§ **What to do**: Copy the result of filtering the entries below for lines that include the string "left".

(Bounding boxes with keypoints)
= = = =

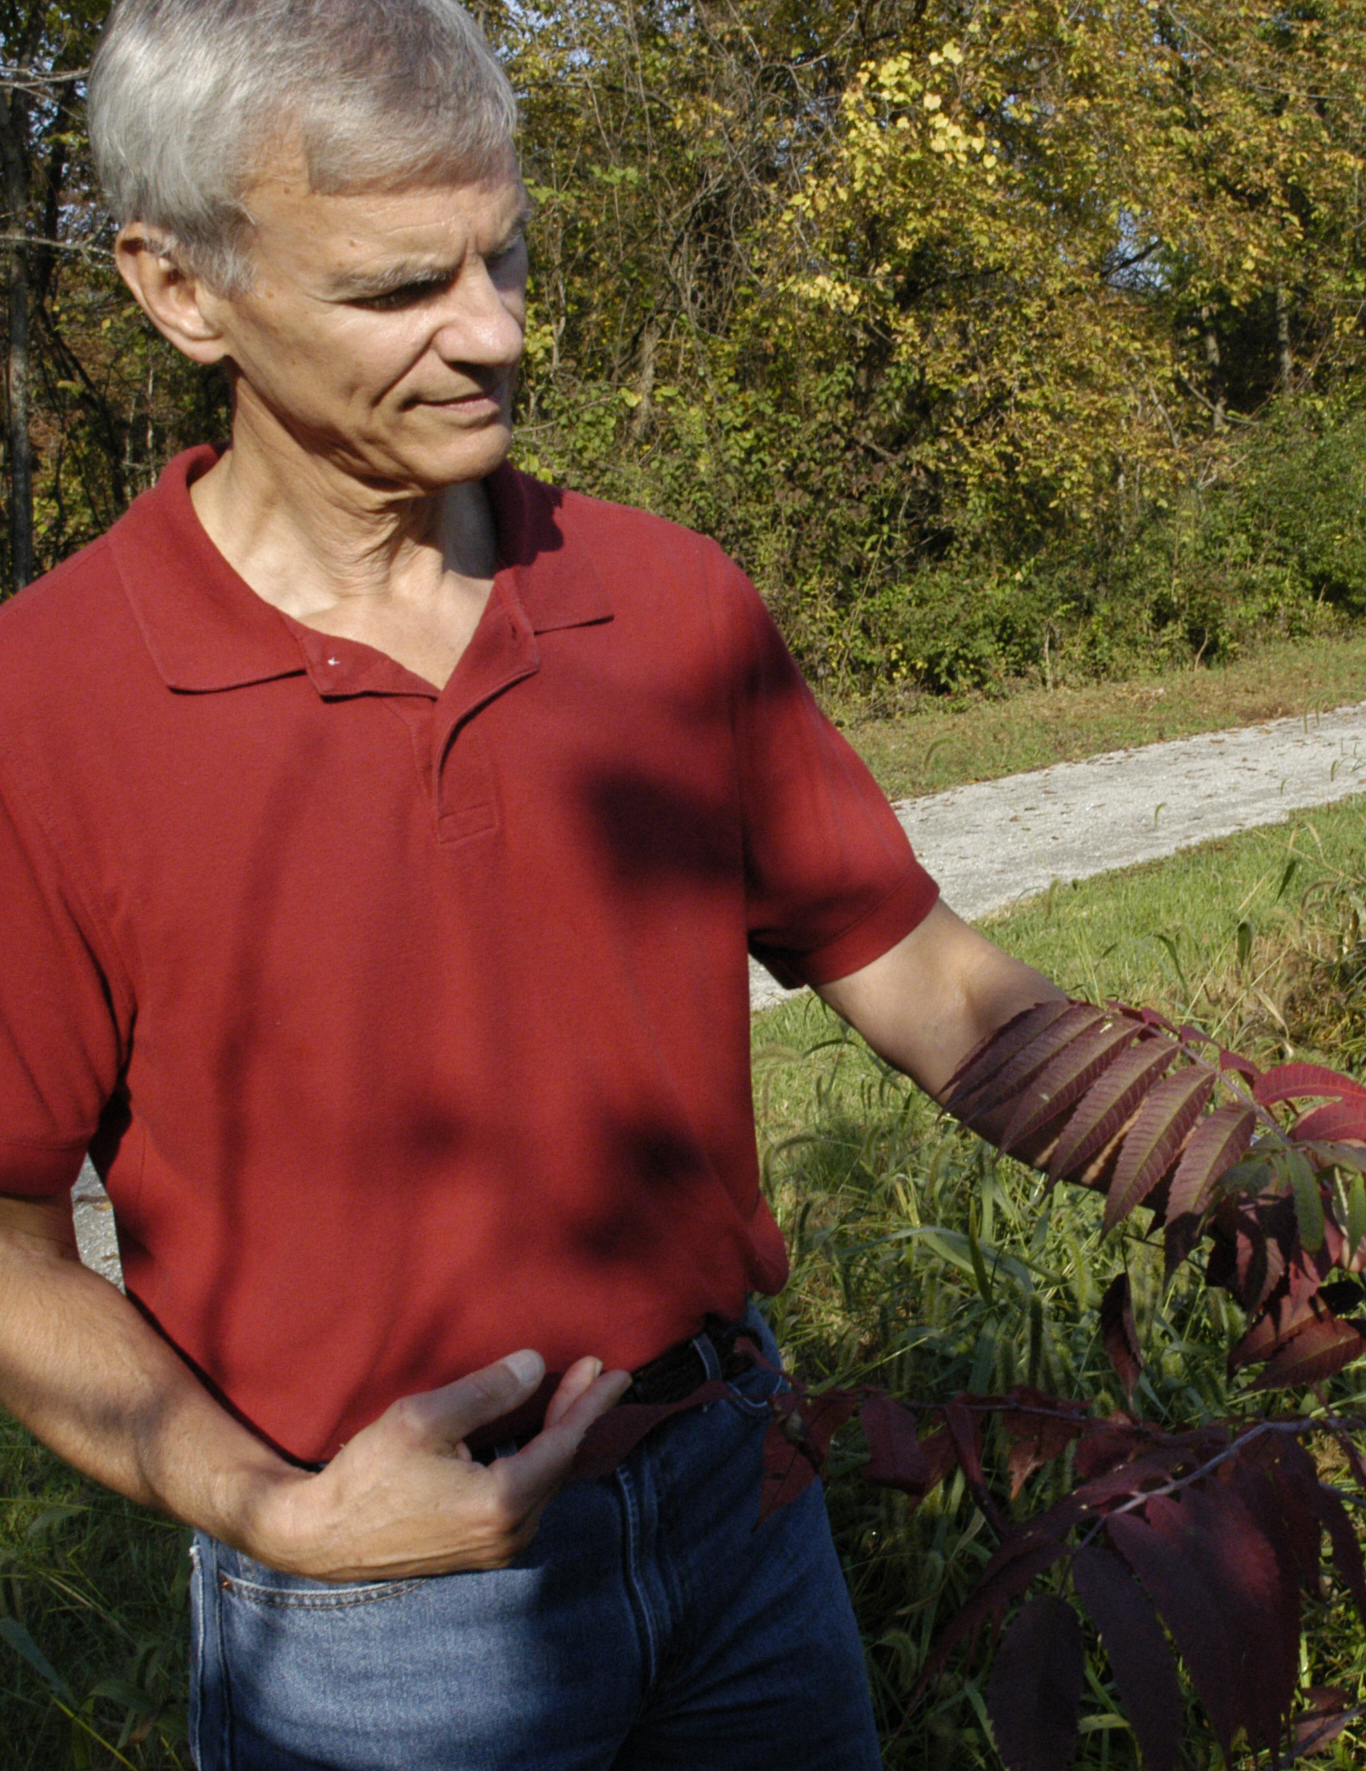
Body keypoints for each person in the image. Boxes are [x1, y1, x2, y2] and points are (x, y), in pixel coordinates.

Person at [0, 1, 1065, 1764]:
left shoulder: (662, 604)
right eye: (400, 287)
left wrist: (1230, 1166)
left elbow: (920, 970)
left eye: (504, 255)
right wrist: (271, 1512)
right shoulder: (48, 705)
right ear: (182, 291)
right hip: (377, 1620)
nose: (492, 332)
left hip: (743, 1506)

= = = =

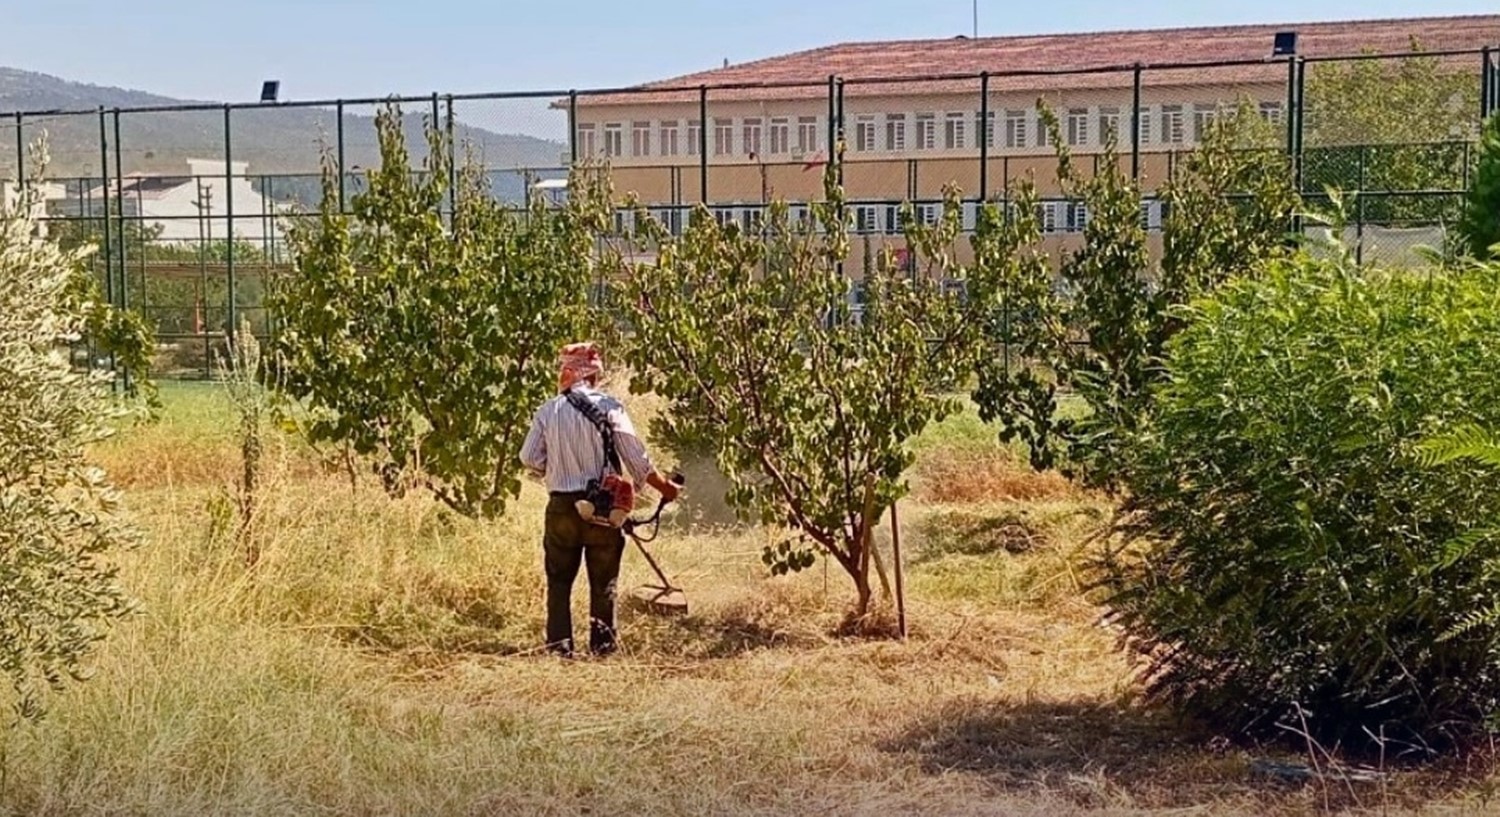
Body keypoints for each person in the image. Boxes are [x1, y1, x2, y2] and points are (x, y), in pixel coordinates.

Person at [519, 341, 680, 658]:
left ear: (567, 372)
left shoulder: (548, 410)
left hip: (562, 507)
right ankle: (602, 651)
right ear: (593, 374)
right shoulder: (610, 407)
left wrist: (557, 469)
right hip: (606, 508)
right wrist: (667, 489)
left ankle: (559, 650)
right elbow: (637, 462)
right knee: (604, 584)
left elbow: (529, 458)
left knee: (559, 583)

= = = =

§ **Answer to this problem**:
left shoulder: (662, 604)
left wrist: (1230, 1166)
left elbow: (920, 970)
left eye: (504, 255)
left hip: (743, 1506)
left ear: (567, 372)
left shoulder: (548, 410)
left hip: (562, 507)
left wrist: (557, 469)
left ankle: (559, 650)
left elbow: (529, 458)
left knee: (559, 583)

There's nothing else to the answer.